■ 課題
映画「レイジング・ブル」の紹介文を、あらすじの最後の文「1964年のニューヨーク。」の後から続けてください。

「レイジング・ブル」
(原題:Raging Bull)
1981年2月14日公開。
再起を賭けたボクシング・チャンピオンを描いた名作。
ロバート・デニーロの代表作。
興行収入: $23,383,987。
脚本:
ポール・シュレイダー
マーディク・マーティン
監督:マーティン・スコセッシ
キャスト:
- ジェイク・ラモッタ:: ロバート・デ・ニーロ
- ビッキー・セイラー: キャシー・モリアーティ - ジェイクの2番目の妻。
- ジョーイ・ラモッタ: ジョー・ペシ - ジェイクの弟。
- レノーラ・ラモッタ:: テレサ・サルダナ - ジョーイの2番目の妻。
あらすじ:
1964年のニューヨーク。

■ 記録一覧
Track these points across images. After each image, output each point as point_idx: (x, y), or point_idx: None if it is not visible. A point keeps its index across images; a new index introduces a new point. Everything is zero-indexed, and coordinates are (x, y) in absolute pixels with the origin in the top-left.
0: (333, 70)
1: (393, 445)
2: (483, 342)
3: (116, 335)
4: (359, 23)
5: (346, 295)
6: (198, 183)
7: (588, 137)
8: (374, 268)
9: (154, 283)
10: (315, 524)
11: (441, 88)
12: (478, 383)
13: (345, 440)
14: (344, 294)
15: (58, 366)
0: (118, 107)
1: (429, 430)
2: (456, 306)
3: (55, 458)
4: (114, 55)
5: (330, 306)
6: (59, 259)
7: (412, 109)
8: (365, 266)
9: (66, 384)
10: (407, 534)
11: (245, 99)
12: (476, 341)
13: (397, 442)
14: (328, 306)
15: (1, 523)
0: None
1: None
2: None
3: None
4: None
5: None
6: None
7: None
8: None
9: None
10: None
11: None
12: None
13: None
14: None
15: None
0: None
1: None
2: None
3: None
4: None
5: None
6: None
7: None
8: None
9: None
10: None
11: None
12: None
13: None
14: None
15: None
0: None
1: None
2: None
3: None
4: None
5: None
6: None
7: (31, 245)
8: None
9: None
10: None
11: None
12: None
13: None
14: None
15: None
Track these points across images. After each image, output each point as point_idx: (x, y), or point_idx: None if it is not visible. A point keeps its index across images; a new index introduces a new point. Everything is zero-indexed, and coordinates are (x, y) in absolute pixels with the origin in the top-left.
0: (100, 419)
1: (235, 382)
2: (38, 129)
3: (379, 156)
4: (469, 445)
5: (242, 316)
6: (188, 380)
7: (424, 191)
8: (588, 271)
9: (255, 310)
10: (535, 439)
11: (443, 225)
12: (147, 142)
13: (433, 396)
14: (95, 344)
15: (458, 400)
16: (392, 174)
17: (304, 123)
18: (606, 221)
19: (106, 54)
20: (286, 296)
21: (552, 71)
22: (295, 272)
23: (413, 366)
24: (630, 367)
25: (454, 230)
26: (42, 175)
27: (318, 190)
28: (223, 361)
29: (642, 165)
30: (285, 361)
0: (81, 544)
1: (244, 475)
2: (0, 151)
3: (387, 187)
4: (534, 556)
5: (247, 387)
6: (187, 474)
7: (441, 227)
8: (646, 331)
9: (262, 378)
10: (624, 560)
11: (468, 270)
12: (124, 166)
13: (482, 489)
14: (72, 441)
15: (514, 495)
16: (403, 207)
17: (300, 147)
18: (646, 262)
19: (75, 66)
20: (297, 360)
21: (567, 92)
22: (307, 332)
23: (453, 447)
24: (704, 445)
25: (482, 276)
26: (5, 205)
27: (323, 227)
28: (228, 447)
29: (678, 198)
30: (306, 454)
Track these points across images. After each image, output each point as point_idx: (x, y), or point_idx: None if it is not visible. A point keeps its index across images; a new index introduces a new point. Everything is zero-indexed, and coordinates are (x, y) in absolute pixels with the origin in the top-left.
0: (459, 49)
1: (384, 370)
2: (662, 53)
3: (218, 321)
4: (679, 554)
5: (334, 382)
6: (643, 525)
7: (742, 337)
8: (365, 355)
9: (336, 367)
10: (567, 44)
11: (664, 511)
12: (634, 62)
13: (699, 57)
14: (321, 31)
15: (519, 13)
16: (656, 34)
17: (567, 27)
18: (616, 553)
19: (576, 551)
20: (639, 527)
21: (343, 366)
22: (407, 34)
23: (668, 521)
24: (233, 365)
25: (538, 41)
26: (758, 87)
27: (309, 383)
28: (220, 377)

■ 課題の結果
バルビゾン・プラザ・シアターの楽屋で、1人、映画「波止場」のシナリオの一節をくり返すジェイク・ラモッタ(ロバート・デ・ニーロ)の姿があった。
彼はかつて「怒れる牡牛」と呼ばれた世界ミドル級チャンピオンに輝いた男だ。
--1941年、クリーブランド。
弟ジョーイ(ジョー・ペシ)がセコンドを務める黒人のミドル級ボクサーとの闘いで、相手を叩きのめしたにも拘らず判定負けをするジェイク。
翌日昼間からやけ酒を飲み、彼は妻に八ツ当りをする。
そして、ブロンドの美女ビッキー(キャシー・モリアーティ)との出会い。
やがて2人は愛し合うようになり結婚する。
1943年、デトロイトでシュガーをKOするが、同年に行なわれた彼との対戦で今度は判定負けをした。
彼ら兄弟には、逃れられない敵がいたのだ。
それは八百長試合を強いる組識だ。
やがてその大物トニー・コモ(ニコラス・コラサント)の誘惑に負けた2人は1947年、遂にマジソン・スクエア・ガーデンでの八百長試合を承諾した。
しかし1949年、デトロイトで、ジェイクはフランスの英雄に挑戦するチャンスを得る。
この世界タイトル・マッチで、ジェイクは見事チャンピオンに輝いた。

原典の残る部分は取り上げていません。